A suction port 36 and a delivery port 37 are formed in the wall 35, and 
each port is provided with a one-way or non-return membrane valve, 
respectively 38 and 39. 
The valves 38 and 39 are connected to the wall of the rigid box-like 
element 34. 
The suction port 36 is connected, by means of the duct 28, to the seat of 
the spring 31 of the poppet valve 27. 
The opening of the poppet valve 27 therefore connects the inside of the 
filter 10 to the suction of the volumetric machine 25. 
The operation of the volumetric machine 25 arises from the variation in the 
volume of the rubber chamber 33 that is generated by the oscillation of a 
lamina or arm-like member 41, rigidly coupled in a cantilevered fashion 
over the center of said chamber. 
The lamina 41 is made to oscillate by the action of the magnetic flux that 
is produced by the motor 18 on a magnet 42 fixed to the free end of the 
lamina 41 and arranged between the poles 21 of the stator 19. 
When the chamber 33 is extended, the air is drawn in through the suction 
duct and enters said chamber (the intake valve allows the air to enter but 
not to exit from said duct); when the chamber 33 is compressed, the air is 
pushed through the discharge valve into the delivery duct and is 
discharged outside the filter, thus defining a reciprocating vacuum pump. 
A hook 29a is fixed to the button 29 and, when inactive, partially 
surrounds the lamina 41 and locks it; when the hook 29a is moved by 
pressing on the pushbutton 29, it allows said lamina to move freely. 
Therefore, when the motor 18 and accordingly the pump 17 are switched on, 
after the release of the hook 29a connected to the pushbutton 29, the 
magnet 42 starts to vibrate, activating the volumetric machine 25 as well. 
By pressing the pushbutton 29 further, the machine 25 is connected to the 
suction inlet of the pump 17, which is placed under a negative pressure, 
drawing water from the aquarium 13 and performing priming. 
In practice it has been observed that the intended aim and objects of the 
present invention have been achieved, providing a self-priming 
non-submersed hydraulic pumping device that permits particularly easy pump 
priming achieved by means of the simple pressing of a pushbutton. 
Priming is also particularly quick, since in less than ten seconds a 
full-section flow is produced in the suction duct of the pump, allowing to 
fill the filter quickly. 
The pump therefore operates in a regular fashion from the very beginning. 
The fact that the volumetric machine associated with the pump is not 
actuated by a specifically provided motor, but by the same motor as the 
pump, thus allowing the device to be particularly simple from a 
constructive point of view. 
The compact size of the device and the fact that all components thereof are 
contained inside the lid of the filter should also be stressed. 

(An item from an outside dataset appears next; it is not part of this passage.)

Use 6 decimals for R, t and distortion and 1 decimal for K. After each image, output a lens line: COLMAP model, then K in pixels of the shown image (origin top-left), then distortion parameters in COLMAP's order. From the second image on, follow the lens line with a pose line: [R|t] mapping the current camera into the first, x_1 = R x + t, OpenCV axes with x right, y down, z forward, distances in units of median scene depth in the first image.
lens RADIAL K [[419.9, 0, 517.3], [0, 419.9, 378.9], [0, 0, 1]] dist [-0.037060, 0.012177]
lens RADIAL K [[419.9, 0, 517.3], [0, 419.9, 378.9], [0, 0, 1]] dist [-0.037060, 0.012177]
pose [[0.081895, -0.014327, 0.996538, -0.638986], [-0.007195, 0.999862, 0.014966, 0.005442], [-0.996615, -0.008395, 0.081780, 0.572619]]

One should also note its extreme safety in operation, since the two 
automatic return springs 30 and 31 ensure the disengagement of the machine 
25 and the closure of the poppet valve 27 once priming has occurred. 

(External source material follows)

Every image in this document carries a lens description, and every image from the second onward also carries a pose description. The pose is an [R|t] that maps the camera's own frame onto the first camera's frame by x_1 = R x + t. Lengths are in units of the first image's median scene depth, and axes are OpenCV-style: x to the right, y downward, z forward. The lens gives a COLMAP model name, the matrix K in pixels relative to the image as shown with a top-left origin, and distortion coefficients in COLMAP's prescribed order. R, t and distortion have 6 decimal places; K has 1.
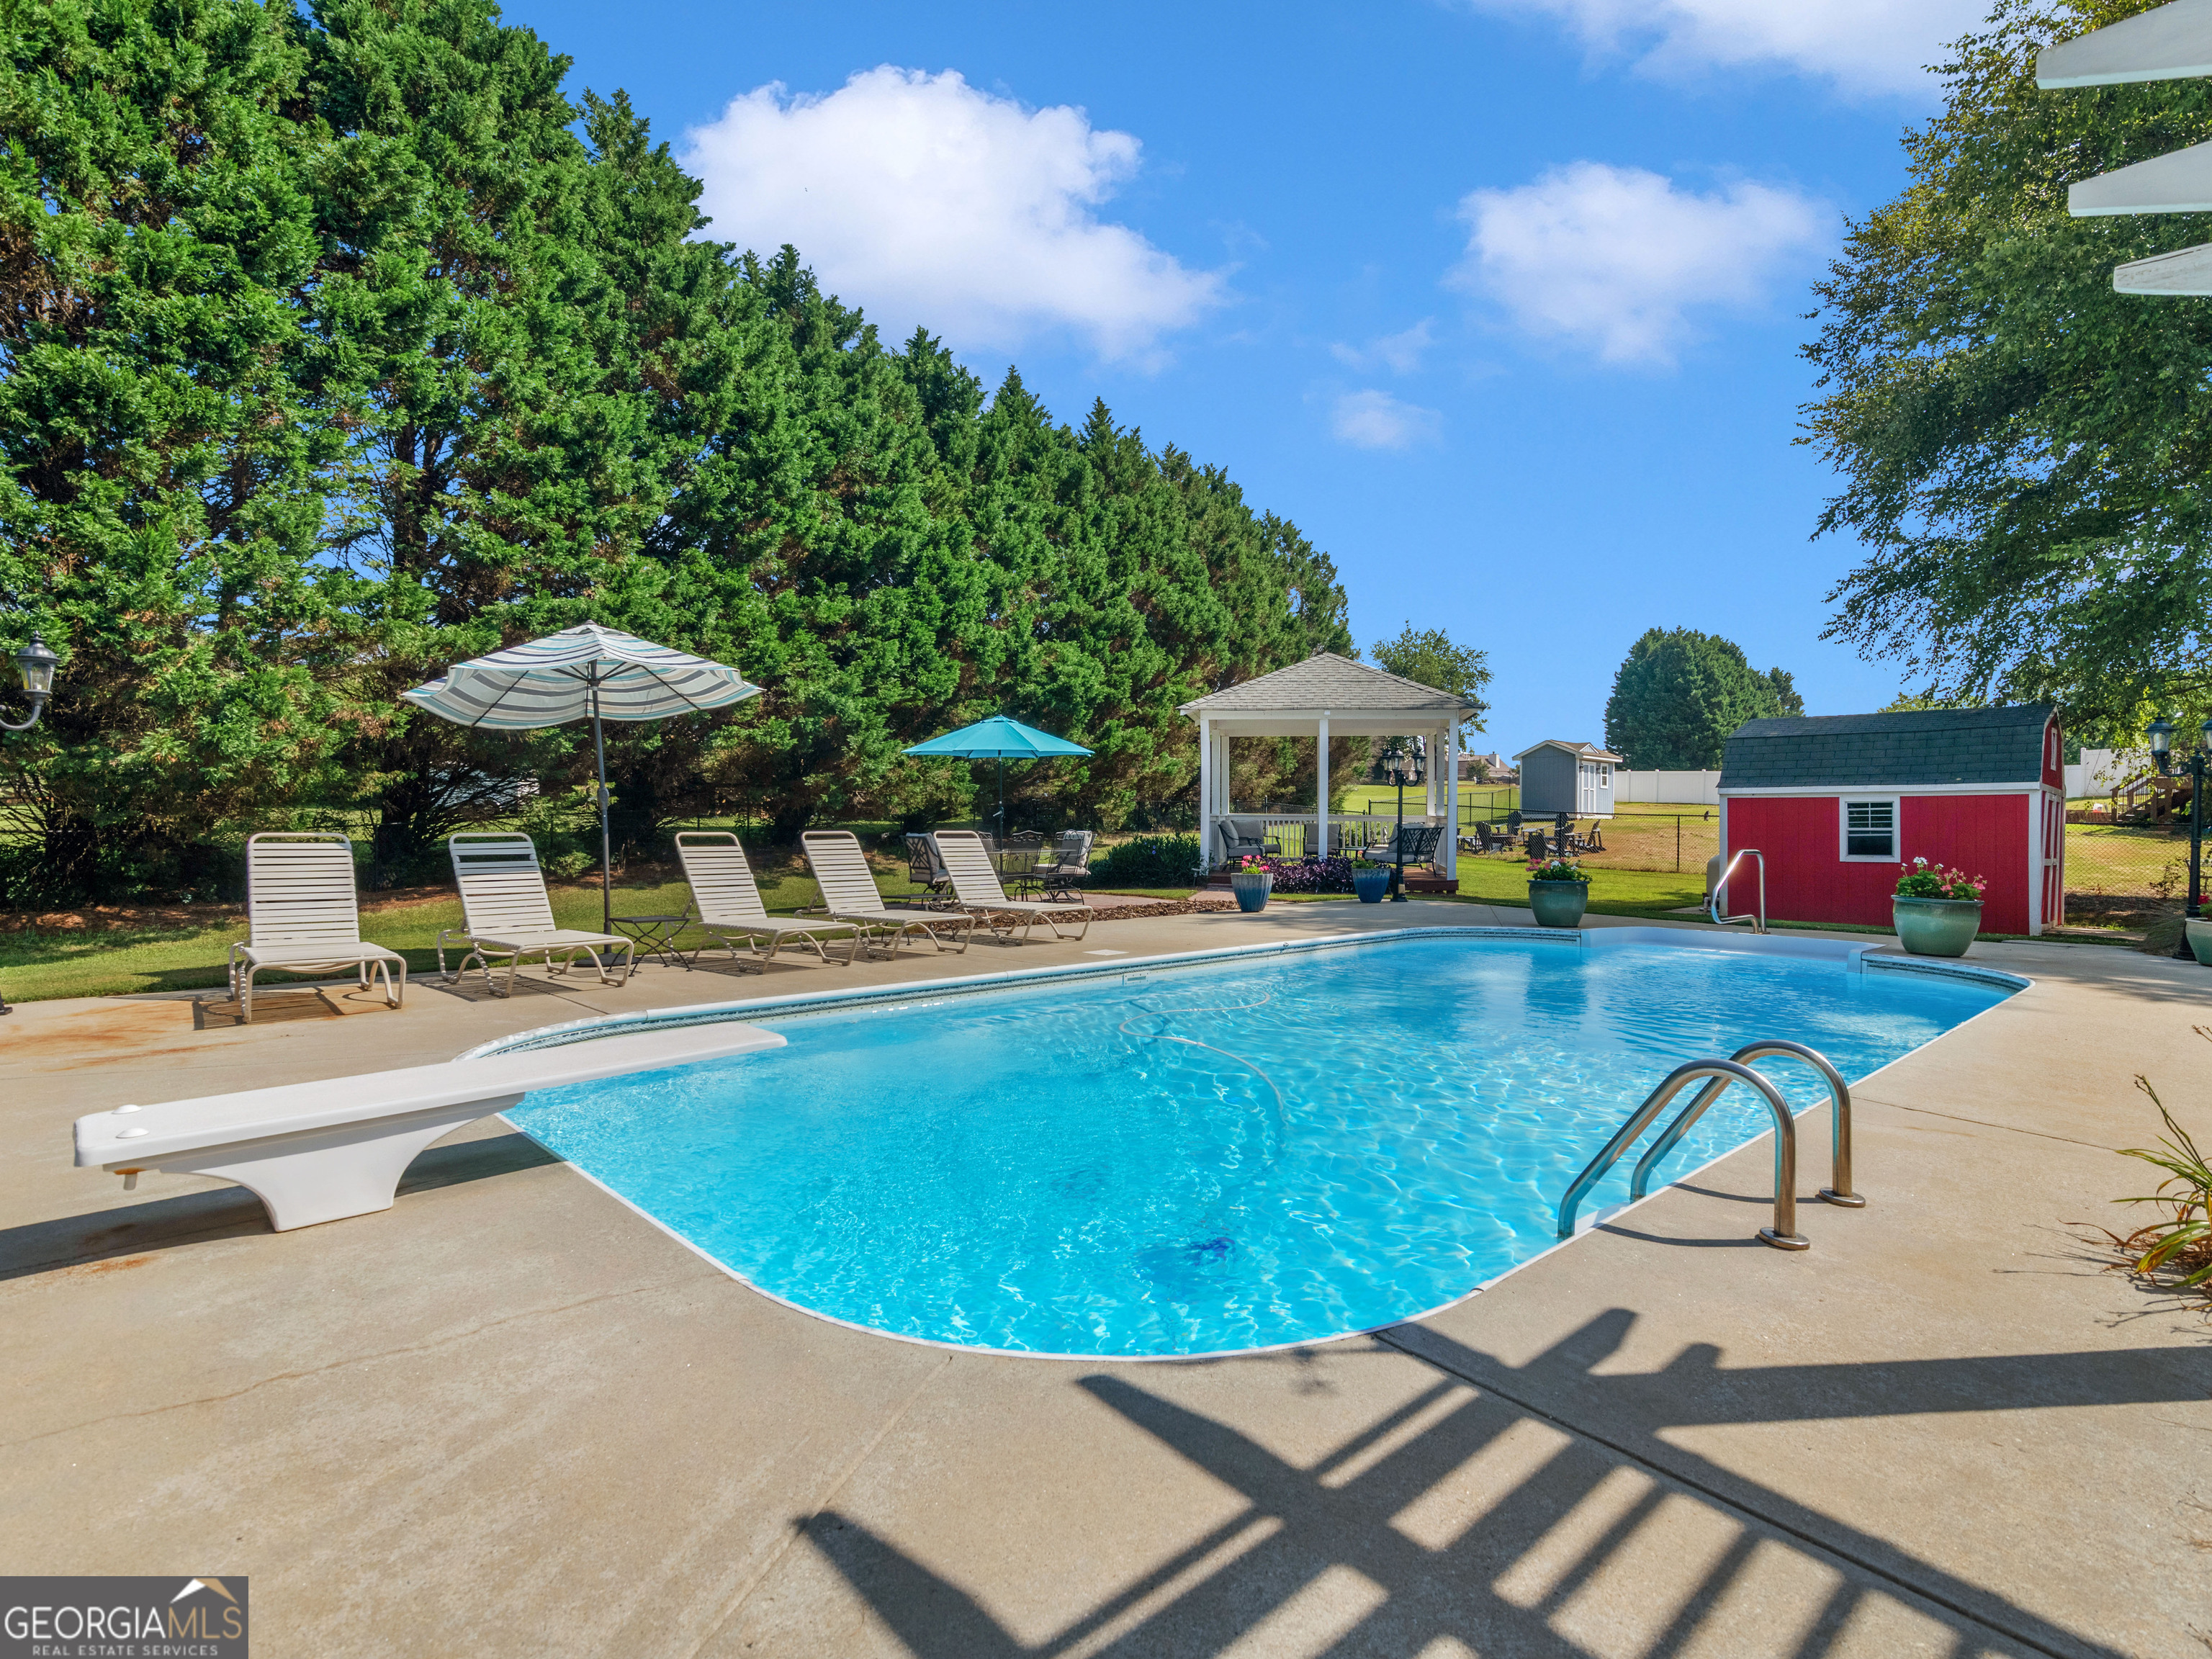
lens RADIAL K [[1157.4, 0, 1106.6], [0, 1157.4, 817.3], [0, 0, 1]] dist [0.001038, -0.000577]
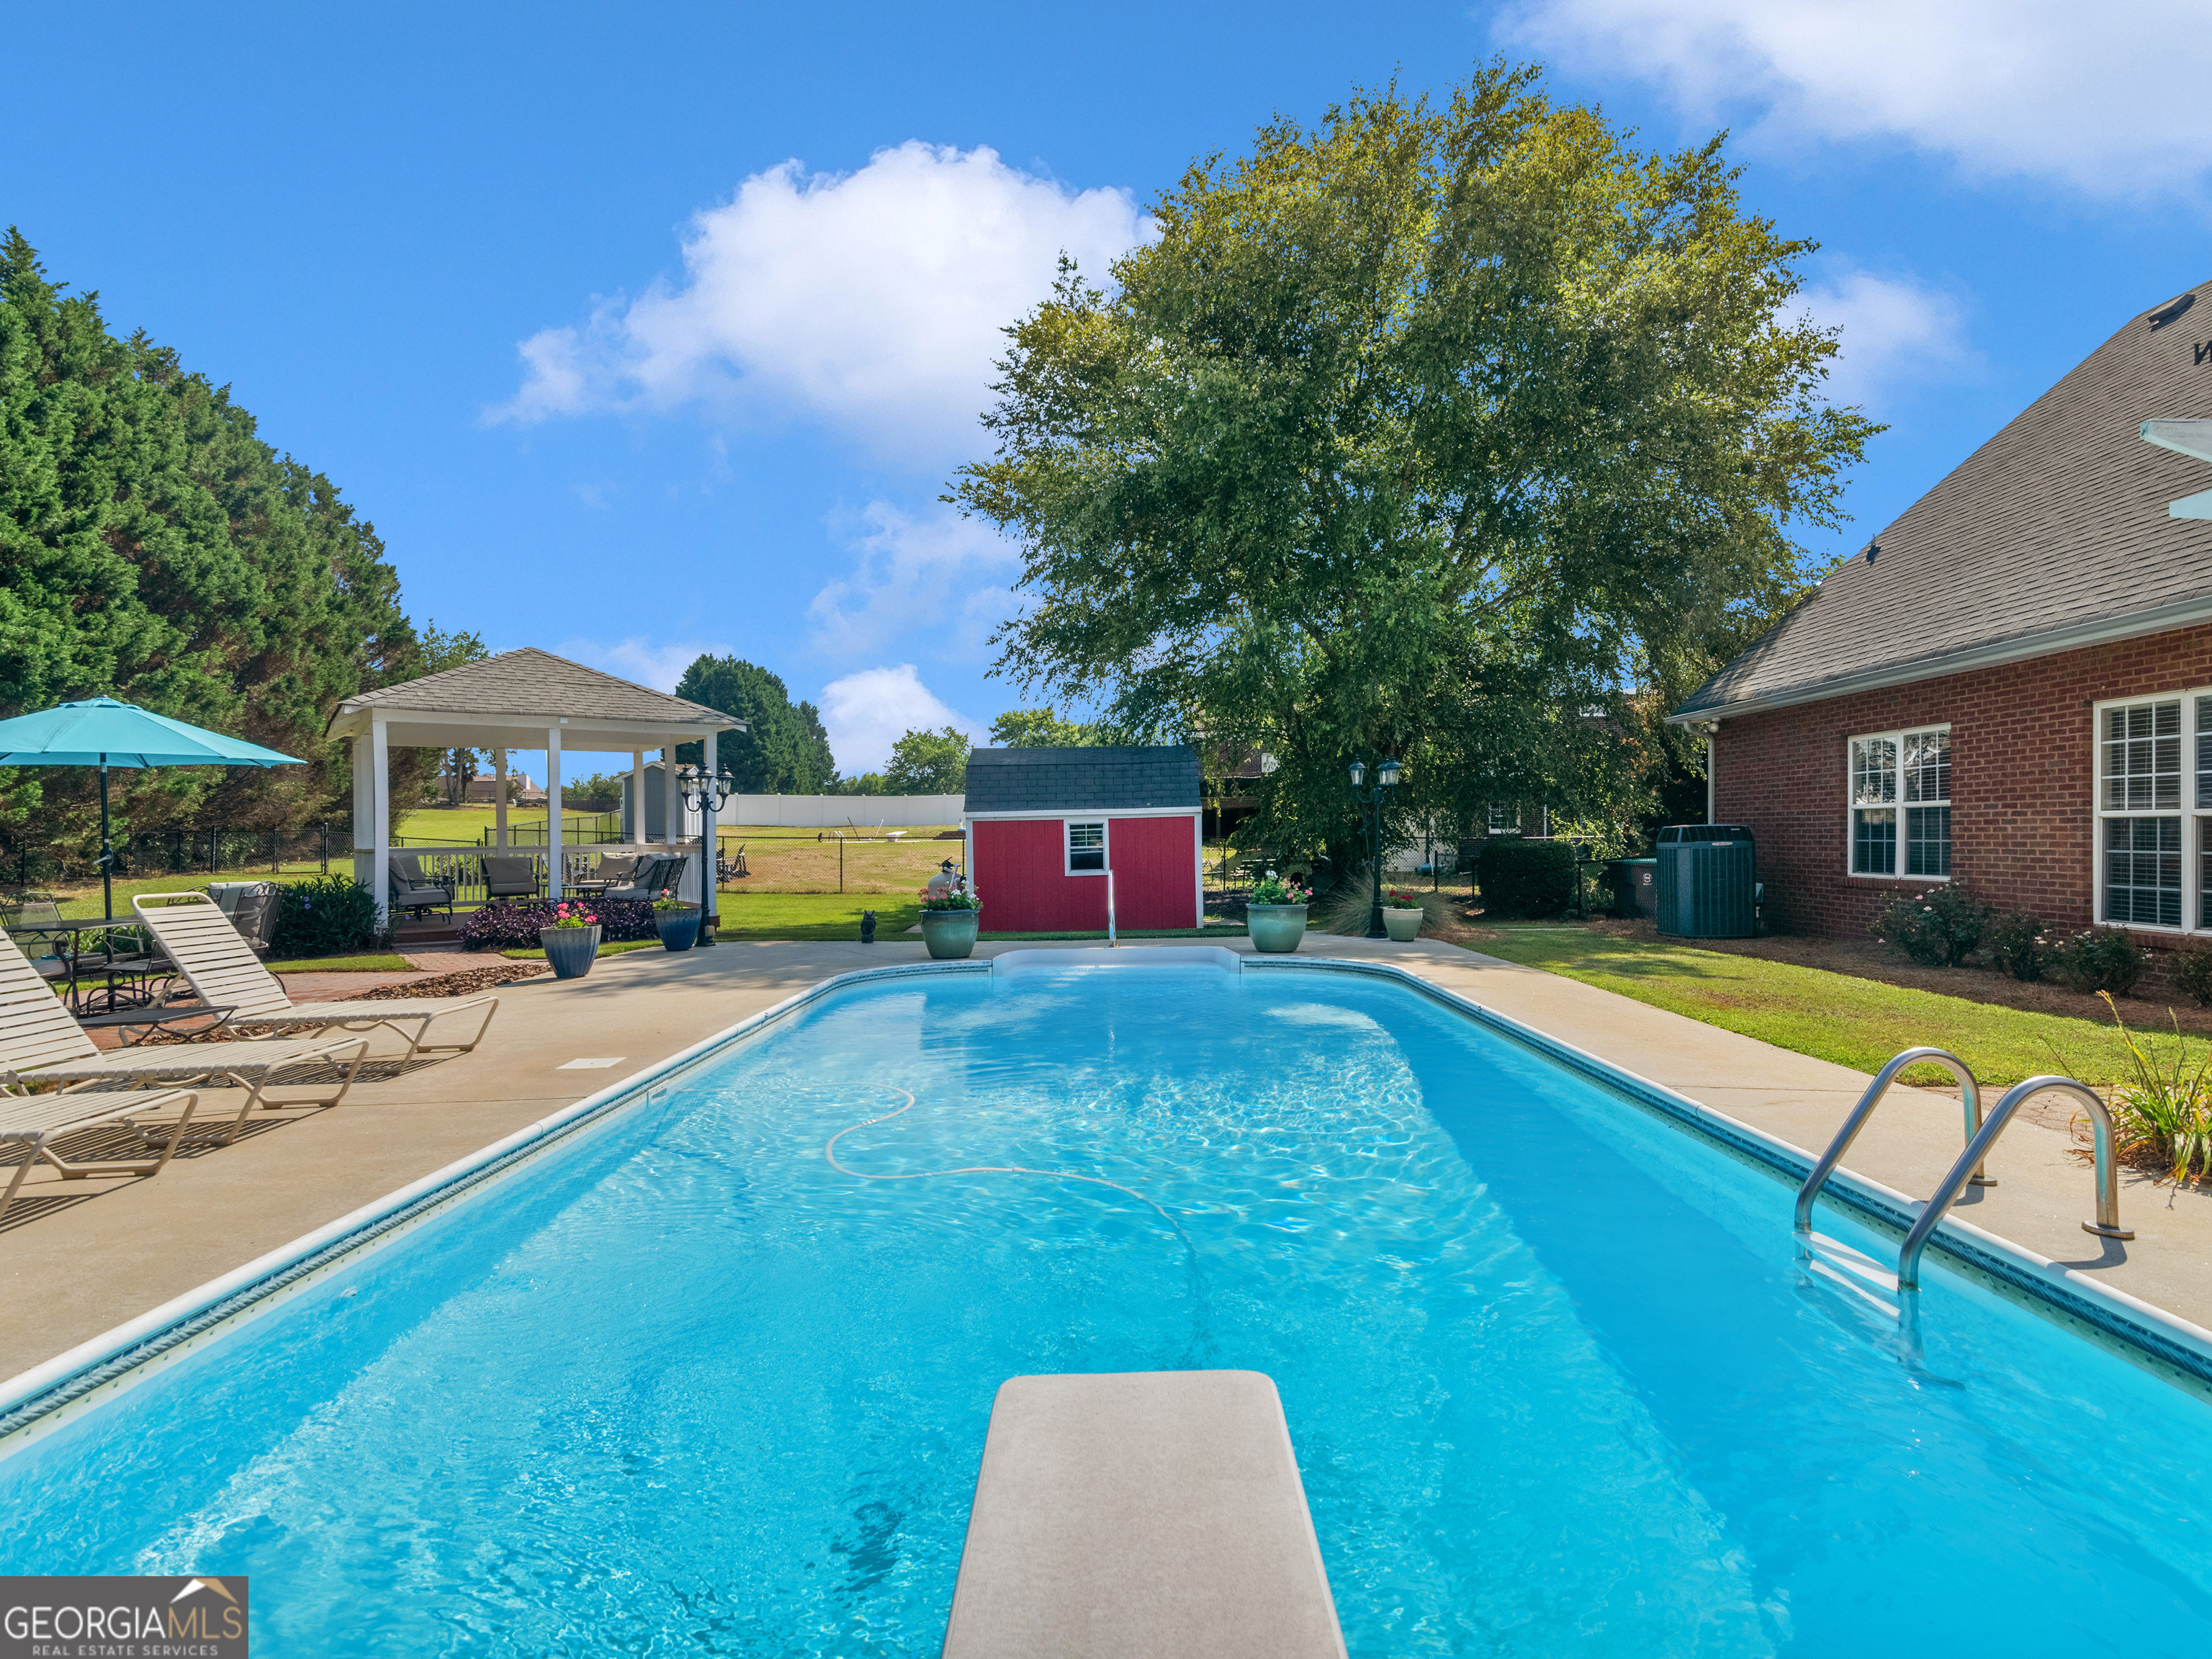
lens RADIAL K [[1157.4, 0, 1114.9], [0, 1157.4, 834.4], [0, 0, 1]] dist [0.001038, -0.000577]
pose [[0.675346, -0.017982, 0.737282, -0.080440], [0.021359, 0.999760, 0.004820, -0.003401], [-0.737192, 0.012493, 0.675568, 0.092123]]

Finally, the fact that the safety device prevents water losses from the 
filter 10 caused by accidental pressing of the pushbutton 29 should also 
be noted. 
The invention thus conceived is susceptible of numerous modifications and 
variations, all of which are within the scope of the inventive concept. 
All the details may furthermore be replaced with other technically 
equivalent elements. 
The device may of course also be provided for use in pumping operations 
different from those in aquariums, in any application in which a 
non-submersed pump is present. 
In practice, the materials employed, so long as they are compatible with 
the contingent use, as well as the dimensions, may be any according to the 
requirements.